Look through the records and report how many lines include the word "input", with no other words.

(Entries taken from a collection)
________________________

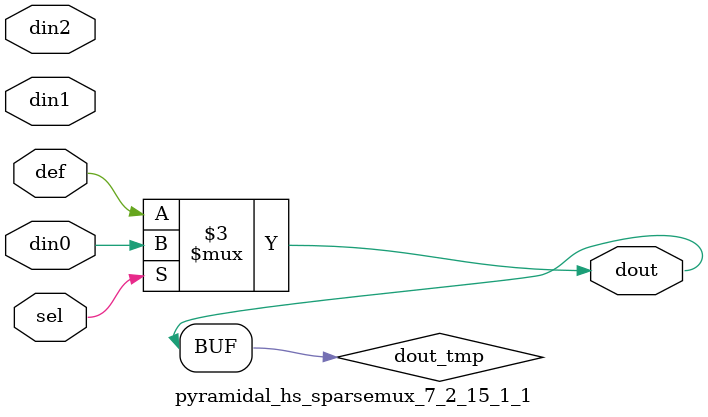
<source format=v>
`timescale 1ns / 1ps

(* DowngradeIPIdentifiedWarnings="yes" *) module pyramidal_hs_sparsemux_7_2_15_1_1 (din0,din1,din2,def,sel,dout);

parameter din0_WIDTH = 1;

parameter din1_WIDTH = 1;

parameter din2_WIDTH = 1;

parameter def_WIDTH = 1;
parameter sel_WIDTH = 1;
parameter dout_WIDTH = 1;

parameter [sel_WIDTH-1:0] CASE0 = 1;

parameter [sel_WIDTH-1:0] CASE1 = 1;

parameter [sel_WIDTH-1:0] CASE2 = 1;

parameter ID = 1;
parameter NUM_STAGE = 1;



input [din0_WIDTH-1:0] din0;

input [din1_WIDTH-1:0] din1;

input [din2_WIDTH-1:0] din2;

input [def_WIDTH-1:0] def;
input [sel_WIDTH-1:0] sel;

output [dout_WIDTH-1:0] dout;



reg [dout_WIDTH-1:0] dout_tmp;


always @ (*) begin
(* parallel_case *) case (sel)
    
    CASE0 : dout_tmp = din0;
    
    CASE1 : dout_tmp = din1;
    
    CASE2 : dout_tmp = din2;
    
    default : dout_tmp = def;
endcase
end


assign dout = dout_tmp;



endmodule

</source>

________________________

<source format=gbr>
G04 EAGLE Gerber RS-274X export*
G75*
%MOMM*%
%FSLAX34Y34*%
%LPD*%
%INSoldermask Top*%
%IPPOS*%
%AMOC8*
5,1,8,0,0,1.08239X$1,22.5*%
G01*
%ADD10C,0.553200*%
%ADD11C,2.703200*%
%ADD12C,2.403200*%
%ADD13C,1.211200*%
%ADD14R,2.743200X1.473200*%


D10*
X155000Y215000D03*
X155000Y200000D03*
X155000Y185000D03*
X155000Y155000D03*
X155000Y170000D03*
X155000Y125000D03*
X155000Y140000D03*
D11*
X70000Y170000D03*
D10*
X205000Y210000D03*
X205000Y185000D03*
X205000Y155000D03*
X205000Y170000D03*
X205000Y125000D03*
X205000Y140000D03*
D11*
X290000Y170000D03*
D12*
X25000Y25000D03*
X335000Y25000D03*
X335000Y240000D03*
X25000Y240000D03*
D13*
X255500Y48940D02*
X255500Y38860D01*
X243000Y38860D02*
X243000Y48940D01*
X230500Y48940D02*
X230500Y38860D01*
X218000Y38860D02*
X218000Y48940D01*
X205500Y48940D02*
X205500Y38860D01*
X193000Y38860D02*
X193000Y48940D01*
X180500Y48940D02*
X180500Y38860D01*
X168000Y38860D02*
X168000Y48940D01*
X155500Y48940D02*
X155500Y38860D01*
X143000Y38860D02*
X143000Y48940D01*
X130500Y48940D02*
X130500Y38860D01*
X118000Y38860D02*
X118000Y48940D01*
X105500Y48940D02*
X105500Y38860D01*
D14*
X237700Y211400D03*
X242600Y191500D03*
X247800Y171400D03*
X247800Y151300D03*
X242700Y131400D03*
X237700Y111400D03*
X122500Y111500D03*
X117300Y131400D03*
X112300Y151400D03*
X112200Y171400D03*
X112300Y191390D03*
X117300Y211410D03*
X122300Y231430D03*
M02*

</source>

________________________

Task response:
5